Toby Rodriguez led the butchering of Tank Jackson's Ossabaw pig
In the sterile world of American grocery stores, meat arrives hygienically packaged, presented in clean, climate-controlled shelves with only the slightest hint of the blood that once flowed through it. As many a culinary writer has written, we've forgotten where our food comes from — and the death that must occur to keep us fed.
But there was no escaping that truth Sunday at Holy City Hog's Blood on the River: a Lowcountry Boucherie. Organizer Tank Jackson rounded up 50-some chefs and two of the preeminent voices in butchering — author Adam Danforth
and Cajun chef Toby Rodriguez
— for a hands on, knives out, butchery-a-thon.
I arrived at 8:30 a.m. just in time for the first event: the killing of a 300-pound Ossobaw pig. In a semi-circle the chefs and crew stood around a trailer. Inside was the Ossobaw. Rodriguez addressed the crowd, asking for quiet and no photos to avoid startling the pig. Then a shaman, clad in a leather-fringed vest, came out and blessed the gathering. Rodriguez entered the trailer with a gun in hand and fired. Unfortunately, the single shot wasn't enough to put down the animal, its screams echoing in the early morning air. Another assistant joined Rodriguez in the trailer and another shot was fired. Finally the cries ceased. The pig's throat was cut and the bleeding began.
If that sounds traumatic, I'll be honest, it was. And it should be.
"If we had a little bit of guilt attached to the meal we're eating, I think we'd be better off," Rodriguez later said. He's right. In a world where drive-thru nuggets are the shape of ping-pong balls and processed meat is now considered a carcinogen
, the sound of a pig dying is a necessary wake up call.
But this wasn't a preachy Michael Pollan event. Instead Rodriguez and Danforth were there to share their butchering skills and they got right down to it. After hoisting the giant hog on a table, Rodriguez encouraged everyone to start cleaning the pig, saying, "If y'all got knives get 'em sharpened. This ain't a spectacle."

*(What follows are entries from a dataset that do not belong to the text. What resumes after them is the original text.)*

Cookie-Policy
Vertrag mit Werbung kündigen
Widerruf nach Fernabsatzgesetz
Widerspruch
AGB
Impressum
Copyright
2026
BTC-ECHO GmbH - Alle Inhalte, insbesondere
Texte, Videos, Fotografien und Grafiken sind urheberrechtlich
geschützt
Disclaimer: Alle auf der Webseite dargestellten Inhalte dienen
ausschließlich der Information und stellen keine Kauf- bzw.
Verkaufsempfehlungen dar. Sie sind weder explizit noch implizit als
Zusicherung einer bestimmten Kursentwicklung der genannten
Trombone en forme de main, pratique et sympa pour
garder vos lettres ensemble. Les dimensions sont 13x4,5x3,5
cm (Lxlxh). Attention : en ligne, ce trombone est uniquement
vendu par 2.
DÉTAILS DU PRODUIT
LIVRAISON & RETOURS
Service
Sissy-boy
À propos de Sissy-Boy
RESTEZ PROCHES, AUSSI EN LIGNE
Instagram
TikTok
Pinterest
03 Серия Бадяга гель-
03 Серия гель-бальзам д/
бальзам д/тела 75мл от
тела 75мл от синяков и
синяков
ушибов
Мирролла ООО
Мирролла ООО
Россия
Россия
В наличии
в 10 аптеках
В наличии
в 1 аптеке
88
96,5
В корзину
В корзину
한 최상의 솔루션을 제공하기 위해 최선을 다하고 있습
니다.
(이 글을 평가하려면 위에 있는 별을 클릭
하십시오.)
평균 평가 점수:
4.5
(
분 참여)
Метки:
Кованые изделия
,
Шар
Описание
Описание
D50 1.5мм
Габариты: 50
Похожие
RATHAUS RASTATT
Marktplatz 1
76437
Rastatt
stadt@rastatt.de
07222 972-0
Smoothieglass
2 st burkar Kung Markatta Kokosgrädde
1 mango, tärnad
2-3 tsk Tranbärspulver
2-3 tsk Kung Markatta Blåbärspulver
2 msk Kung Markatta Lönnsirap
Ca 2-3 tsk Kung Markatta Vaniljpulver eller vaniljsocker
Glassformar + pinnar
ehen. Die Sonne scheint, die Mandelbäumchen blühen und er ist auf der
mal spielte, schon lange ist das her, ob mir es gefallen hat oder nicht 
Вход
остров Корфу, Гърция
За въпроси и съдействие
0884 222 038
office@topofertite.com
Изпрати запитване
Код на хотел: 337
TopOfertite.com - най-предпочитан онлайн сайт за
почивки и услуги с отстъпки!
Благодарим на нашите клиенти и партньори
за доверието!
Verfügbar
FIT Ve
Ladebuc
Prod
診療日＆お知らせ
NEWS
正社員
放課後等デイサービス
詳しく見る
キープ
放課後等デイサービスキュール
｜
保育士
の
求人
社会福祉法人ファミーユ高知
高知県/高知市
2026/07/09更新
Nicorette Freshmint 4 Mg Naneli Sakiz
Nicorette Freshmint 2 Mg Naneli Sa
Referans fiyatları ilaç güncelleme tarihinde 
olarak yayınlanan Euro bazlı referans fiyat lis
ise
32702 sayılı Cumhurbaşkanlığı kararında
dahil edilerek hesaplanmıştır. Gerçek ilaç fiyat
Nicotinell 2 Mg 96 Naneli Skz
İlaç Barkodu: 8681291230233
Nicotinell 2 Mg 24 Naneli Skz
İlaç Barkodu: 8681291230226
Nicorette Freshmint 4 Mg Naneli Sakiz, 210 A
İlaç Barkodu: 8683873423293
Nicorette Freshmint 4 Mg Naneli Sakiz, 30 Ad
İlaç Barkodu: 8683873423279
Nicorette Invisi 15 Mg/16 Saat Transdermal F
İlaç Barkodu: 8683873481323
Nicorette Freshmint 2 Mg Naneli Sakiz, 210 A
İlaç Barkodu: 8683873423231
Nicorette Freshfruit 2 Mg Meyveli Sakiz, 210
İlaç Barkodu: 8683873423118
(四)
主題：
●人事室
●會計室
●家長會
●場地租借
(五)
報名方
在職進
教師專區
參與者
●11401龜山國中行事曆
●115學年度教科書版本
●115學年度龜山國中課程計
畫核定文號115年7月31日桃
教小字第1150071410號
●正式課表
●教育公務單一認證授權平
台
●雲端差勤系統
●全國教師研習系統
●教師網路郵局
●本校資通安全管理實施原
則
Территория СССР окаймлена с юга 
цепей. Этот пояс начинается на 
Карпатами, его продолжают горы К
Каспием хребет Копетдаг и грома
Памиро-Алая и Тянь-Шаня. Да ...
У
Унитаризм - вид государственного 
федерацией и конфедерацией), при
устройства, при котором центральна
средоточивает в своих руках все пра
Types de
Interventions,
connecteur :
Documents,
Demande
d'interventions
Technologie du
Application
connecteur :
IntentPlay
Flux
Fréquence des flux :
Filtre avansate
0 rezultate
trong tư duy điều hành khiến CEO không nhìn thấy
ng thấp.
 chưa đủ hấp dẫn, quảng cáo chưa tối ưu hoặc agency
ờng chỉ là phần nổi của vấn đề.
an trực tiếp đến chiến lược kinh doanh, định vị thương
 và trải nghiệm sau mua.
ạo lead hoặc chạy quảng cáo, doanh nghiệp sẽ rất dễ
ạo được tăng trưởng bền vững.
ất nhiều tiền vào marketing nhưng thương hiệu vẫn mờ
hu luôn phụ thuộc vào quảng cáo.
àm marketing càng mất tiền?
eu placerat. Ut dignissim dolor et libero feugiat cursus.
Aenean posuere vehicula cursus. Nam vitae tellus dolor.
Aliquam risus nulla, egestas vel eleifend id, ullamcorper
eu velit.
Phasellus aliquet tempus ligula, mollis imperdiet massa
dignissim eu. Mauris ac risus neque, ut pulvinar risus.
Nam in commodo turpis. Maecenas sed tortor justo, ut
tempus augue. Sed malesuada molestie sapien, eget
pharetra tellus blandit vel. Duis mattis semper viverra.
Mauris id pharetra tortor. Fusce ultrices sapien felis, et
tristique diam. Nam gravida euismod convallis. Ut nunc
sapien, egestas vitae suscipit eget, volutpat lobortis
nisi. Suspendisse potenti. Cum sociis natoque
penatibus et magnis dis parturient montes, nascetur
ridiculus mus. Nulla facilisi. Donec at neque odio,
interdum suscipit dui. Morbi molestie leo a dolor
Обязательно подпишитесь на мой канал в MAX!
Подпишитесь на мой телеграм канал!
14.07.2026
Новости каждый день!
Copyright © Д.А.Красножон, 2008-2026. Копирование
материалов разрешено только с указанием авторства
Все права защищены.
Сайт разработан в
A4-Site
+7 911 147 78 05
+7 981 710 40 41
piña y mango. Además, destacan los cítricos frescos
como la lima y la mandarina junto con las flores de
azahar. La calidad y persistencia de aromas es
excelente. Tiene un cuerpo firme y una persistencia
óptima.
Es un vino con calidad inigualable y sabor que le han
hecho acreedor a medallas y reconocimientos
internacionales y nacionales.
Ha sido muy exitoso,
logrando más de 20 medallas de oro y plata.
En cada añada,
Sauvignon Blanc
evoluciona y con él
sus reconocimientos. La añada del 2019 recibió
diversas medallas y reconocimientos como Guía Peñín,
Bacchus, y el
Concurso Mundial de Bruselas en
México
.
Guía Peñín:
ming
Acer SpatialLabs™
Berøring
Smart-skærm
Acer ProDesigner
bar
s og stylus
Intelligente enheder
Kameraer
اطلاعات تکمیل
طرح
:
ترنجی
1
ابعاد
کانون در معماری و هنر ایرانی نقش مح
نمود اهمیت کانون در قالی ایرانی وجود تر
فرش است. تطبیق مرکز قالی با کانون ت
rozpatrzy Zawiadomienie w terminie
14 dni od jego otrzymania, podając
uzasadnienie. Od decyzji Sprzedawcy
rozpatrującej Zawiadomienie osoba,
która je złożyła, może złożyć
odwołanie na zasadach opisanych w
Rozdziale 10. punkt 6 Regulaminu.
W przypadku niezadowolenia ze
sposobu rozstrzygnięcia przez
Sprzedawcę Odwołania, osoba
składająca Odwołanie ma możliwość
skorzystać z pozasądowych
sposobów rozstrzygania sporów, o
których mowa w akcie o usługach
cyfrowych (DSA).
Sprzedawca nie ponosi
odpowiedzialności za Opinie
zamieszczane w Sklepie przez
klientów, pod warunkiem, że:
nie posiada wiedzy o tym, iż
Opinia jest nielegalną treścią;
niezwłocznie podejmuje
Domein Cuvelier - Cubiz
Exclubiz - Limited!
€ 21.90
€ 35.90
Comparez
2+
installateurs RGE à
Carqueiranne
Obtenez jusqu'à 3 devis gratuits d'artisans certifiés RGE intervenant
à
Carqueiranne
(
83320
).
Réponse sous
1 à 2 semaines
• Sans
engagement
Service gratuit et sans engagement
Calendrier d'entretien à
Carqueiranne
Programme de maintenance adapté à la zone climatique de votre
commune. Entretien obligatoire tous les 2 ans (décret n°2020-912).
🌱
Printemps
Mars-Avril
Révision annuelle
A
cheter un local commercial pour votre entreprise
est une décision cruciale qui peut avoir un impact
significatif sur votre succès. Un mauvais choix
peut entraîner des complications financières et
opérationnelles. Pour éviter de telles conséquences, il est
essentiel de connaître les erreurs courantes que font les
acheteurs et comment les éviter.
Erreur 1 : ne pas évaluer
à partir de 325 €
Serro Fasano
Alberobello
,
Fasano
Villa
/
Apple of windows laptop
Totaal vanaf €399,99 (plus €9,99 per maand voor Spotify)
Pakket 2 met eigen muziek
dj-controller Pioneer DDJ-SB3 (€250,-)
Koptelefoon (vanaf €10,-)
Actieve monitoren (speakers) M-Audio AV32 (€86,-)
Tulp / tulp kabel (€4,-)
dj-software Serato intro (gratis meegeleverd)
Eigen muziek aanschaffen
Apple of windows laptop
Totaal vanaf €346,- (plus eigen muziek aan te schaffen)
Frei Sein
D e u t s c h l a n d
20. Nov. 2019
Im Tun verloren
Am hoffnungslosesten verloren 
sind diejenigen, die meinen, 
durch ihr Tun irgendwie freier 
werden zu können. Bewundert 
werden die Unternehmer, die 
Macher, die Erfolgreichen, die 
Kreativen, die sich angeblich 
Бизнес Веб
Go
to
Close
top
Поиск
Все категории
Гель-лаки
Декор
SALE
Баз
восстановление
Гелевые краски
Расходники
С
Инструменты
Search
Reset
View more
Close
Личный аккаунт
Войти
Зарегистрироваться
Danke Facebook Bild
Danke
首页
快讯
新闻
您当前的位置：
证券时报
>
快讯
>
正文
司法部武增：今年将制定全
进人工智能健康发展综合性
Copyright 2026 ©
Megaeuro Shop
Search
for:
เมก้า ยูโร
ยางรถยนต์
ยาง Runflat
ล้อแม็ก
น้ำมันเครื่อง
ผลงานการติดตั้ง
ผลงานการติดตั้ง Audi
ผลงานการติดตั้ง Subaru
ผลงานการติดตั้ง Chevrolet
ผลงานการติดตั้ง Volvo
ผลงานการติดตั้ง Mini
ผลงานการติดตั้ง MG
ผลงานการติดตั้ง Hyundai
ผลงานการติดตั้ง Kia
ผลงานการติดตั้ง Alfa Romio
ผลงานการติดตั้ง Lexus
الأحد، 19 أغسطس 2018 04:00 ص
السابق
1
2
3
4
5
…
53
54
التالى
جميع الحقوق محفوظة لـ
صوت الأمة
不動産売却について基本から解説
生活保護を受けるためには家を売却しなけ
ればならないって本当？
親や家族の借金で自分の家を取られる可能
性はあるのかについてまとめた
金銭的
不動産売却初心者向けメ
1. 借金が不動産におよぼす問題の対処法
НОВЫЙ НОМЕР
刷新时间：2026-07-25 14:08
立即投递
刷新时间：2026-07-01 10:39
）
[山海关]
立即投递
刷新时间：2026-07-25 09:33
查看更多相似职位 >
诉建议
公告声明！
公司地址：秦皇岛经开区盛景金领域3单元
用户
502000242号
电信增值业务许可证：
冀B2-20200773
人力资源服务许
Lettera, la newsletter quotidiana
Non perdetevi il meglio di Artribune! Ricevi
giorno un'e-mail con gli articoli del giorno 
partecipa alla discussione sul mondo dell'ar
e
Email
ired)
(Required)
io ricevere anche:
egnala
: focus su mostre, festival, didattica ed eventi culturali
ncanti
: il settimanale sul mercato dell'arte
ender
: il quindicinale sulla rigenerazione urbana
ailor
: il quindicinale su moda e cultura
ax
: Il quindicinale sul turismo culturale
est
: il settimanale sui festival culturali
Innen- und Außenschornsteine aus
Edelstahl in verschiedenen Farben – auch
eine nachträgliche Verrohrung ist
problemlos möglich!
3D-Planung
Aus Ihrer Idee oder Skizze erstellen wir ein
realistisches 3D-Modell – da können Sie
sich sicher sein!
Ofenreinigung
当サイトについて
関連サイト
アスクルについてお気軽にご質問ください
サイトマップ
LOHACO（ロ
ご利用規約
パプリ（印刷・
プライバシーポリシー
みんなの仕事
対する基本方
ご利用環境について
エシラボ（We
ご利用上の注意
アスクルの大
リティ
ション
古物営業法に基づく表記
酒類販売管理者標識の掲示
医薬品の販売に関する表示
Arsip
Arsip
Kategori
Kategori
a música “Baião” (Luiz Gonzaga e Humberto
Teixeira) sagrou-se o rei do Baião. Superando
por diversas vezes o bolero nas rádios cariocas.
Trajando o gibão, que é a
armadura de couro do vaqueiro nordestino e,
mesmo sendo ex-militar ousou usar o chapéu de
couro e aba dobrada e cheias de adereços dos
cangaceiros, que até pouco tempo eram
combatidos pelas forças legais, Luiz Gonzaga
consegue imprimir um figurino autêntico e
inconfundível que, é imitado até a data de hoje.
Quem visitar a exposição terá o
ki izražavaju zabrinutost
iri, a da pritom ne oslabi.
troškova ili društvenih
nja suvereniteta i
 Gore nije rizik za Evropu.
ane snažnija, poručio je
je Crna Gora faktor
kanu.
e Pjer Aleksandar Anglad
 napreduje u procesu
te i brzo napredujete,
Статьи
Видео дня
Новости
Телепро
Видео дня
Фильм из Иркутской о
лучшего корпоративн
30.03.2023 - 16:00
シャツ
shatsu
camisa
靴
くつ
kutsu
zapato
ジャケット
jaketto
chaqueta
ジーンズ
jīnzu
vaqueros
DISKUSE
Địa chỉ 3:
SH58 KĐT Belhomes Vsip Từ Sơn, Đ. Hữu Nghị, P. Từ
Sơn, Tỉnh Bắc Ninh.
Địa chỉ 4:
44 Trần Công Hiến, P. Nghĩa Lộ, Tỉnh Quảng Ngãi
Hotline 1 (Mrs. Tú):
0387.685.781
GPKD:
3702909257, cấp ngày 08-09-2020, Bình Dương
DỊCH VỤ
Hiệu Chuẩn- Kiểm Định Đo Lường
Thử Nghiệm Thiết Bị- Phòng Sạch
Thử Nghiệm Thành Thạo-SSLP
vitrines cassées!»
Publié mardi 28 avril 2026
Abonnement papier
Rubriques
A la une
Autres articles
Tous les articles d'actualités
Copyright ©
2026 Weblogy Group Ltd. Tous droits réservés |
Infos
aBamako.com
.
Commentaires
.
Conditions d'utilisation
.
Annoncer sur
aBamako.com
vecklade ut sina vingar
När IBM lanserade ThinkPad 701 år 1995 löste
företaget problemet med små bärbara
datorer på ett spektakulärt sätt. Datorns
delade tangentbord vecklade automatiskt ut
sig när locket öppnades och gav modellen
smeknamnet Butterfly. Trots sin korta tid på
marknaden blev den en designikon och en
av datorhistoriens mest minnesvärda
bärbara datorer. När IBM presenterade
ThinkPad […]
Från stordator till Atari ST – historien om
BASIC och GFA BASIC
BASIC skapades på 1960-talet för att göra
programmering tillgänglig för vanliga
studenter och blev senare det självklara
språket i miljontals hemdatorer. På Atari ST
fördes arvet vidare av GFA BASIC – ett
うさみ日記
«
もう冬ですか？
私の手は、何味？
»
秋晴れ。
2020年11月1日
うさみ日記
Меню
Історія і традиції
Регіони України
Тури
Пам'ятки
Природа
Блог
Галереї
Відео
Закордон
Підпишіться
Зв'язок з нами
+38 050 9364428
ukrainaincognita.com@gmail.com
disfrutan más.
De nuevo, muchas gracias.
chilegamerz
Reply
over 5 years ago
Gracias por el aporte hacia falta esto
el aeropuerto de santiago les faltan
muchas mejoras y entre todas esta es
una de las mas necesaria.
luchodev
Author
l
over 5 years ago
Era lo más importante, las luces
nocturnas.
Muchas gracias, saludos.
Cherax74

The chefs pounced on the carcass, removing fistfuls of course black hair to the sounds of Zydeco music. With seven or so chefs at a time, they made quick work of it and soon Rodriguez was up on the table sawing the pig down the middle. Questions were thrown out as he went, like one chef who asked why when he gets a pig at the processor it's required to hang for 24 hours. Rodriguez chalked it up to DHEC regulations.
But there were lighter moments too. When Rodriguez removed the lungs, Danforth put the trachea to his mouth and re-inflated them. "Anyone else want to try?" he said. "It was my kid's birthday this weekend, so I already blew up a bunch of balloons," one chef declined to a round of laughter.
Adam Danforth re-inflates the pig's lungs
Along the rest of the property, chefs set up stations, prepping vegetables for traditional Cajun boucherie dishes like boudin, cracklin's, and backbone stew. "Who's got the liver?" Rodriguez would call out and then an aproned chef would appear with a metal pot, ready to catch the fresh organ and get to cooking.
By 10:30, the better part of the pig's interior was clean, and huge cauldrons were heating up, like one with 5 gallons of lard ready to cook pork rinds. But I couldn't stay for the meal, or the inevitable butchering of a handful of chickens, some turkeys, rabbit, and squirrel. All I could swig down was some cherry juice from professor David Shields — an old variety of sour cherry he's hoping to bring back to popularity.
I took a big gulp and wiped my mouth, a trail of thick, crimson juice staining my hand. How fitting.